J’ai fait la différence entre préférence personnelle (de la personne) et préférence animale,
parce qu si quelqu’un la vit sérieusement, ce que j’ai appelé préférence personnelle, avec le
temps, devient aussi instinctive, devient aussi un sentiment instinctif ; cela devient une
préférence dans le sens entier du terme, là où, alors, l’émotion qu’elle fait naître est
entièrement prise par le jugement sur le destin et par l’adhésion au vrai. Cela veut dire que la
préférence – disons au lieu de personnelle… non, personnelle est vraiment la parole juste ;
j’allais dire spirituelle, mais « spirituelle » est toujours compris de façon erronée – la
préférence personnelle, conçue selon l’origine que nous avons rappelée et décrite tend
toujours à s’accomplir en saisissant aussi l’aspect instinctif et l’aspect émotif, c’est-à-dire que
l’aspect immédiat de notre être dans le temps de Dieu devient affectivité pure (c’est une
application de la grande pensée de Saint Thomas que nous avons souvent rappelée, à savoir
que « le beau est la splendeur de la vérité »).
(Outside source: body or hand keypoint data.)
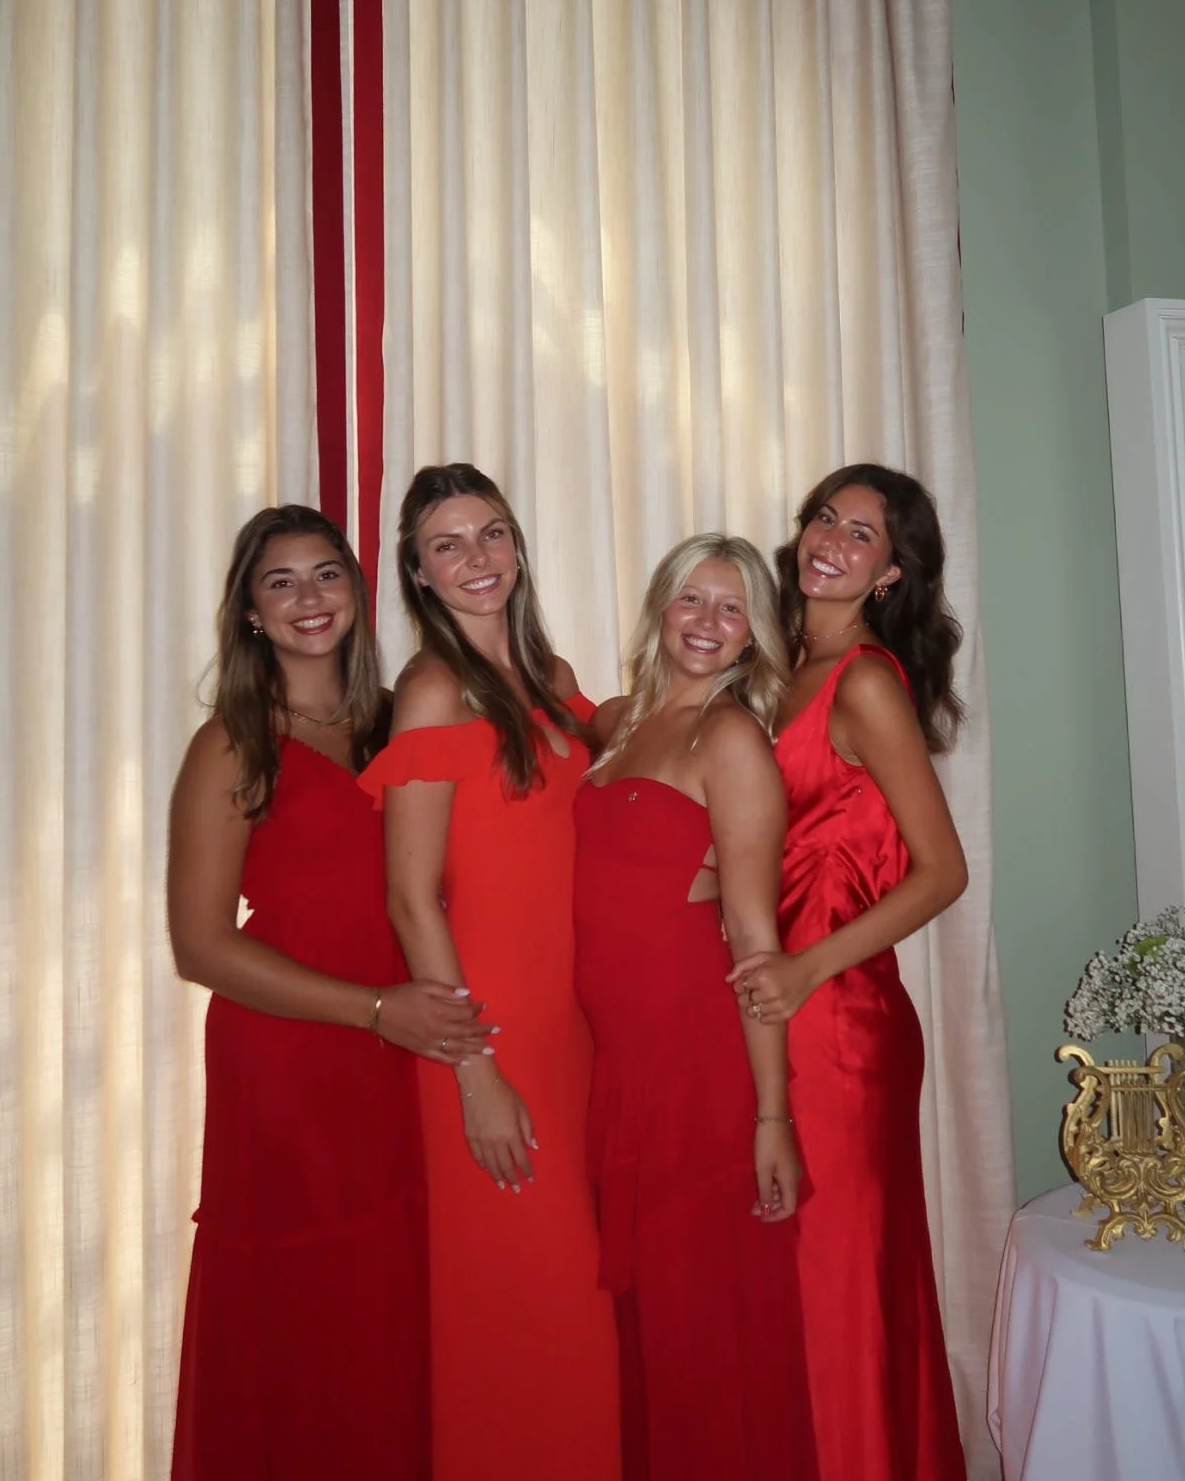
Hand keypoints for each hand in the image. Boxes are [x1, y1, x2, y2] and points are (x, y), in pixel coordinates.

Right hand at [377, 982, 495, 1063]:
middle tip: (497, 1030)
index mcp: (439, 1011)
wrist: (378, 1011)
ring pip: (458, 1047)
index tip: (484, 1006)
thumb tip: (467, 994)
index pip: (465, 1012)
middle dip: (483, 1031)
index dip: (476, 1009)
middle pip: (466, 1032)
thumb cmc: (401, 994)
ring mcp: (430, 1042)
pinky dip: (455, 1060)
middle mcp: (438, 1029)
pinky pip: (441, 1058)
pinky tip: (466, 1061)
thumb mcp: (424, 985)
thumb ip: (446, 991)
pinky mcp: (421, 1050)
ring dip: (475, 1048)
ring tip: (490, 1050)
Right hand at [458, 1072, 535, 1192]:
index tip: (530, 1180)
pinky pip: (477, 1156)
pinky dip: (483, 1165)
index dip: (526, 1170)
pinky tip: (487, 1169)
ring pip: (490, 1164)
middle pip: (505, 1166)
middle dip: (512, 1179)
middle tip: (516, 1189)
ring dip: (497, 1176)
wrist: (478, 1083)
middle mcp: (496, 1141)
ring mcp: (481, 1140)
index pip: (520, 1159)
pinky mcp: (470, 1137)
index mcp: (511, 1134)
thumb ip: (528, 1129)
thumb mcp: (521, 1108)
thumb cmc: (503, 1092)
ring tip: (502, 1185)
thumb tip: (532, 1147)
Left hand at [728, 950, 815, 1023]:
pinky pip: (765, 1020)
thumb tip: (726, 980)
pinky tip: (769, 1005)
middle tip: (756, 989)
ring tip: (764, 997)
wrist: (809, 970)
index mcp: (762, 977)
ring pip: (753, 1012)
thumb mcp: (761, 957)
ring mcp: (778, 1005)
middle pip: (743, 1001)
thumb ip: (741, 966)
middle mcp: (769, 992)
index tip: (750, 980)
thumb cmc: (783, 962)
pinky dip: (764, 1014)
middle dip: (746, 995)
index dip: (742, 983)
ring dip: (754, 1005)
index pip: (739, 987)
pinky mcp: (785, 1014)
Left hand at [752, 1118, 799, 1221]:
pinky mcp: (788, 1159)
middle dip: (771, 1207)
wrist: (774, 1116)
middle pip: (787, 1200)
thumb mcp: (763, 1170)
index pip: (789, 1209)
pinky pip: (782, 1180)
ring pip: (783, 1190)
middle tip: (752, 1208)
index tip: (760, 1217)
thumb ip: (765, 1192)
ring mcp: (793, 1167)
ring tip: (754, 1198)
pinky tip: (760, 1183)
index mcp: (792, 1182)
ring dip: (770, 1197)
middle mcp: (796, 1177)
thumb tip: (767, 1211)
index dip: (775, 1217)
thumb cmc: (767, 1144)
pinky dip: (771, 1186)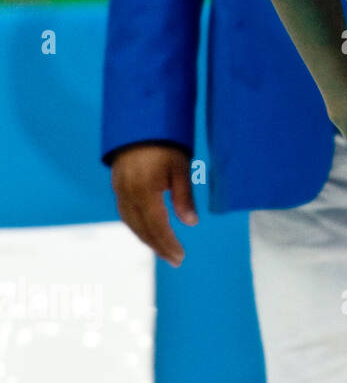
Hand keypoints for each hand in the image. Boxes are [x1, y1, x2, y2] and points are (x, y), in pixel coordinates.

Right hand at [110, 143, 197, 266]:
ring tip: (164, 251)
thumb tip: (191, 223)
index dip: (168, 243)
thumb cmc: (166, 144)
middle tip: (175, 260)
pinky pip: (126, 213)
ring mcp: (119, 190)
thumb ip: (184, 197)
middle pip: (142, 229)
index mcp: (144, 190)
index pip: (156, 226)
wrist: (140, 122)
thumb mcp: (181, 168)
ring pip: (132, 223)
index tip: (180, 256)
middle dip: (159, 246)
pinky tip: (149, 232)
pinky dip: (138, 227)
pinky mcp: (118, 186)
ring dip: (147, 239)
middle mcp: (127, 194)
Ceci est vraiment inévitable pour l’homme : tôt ou tard, si quelqu’un poursuit la justice, il
devient instinctif pour lui d’aimer la justice. C’est pourquoi l’amour gratuit, c’est-à-dire la
reconnaissance idéale – parce que l’amour gratuit est la reconnaissance idéale –, tend à
embrasser et à assimiler, tend à investir jusqu’à la mœlle des os même l’amour émotif ou,
pour utiliser les mots de Saint Cassien, l’amour animal.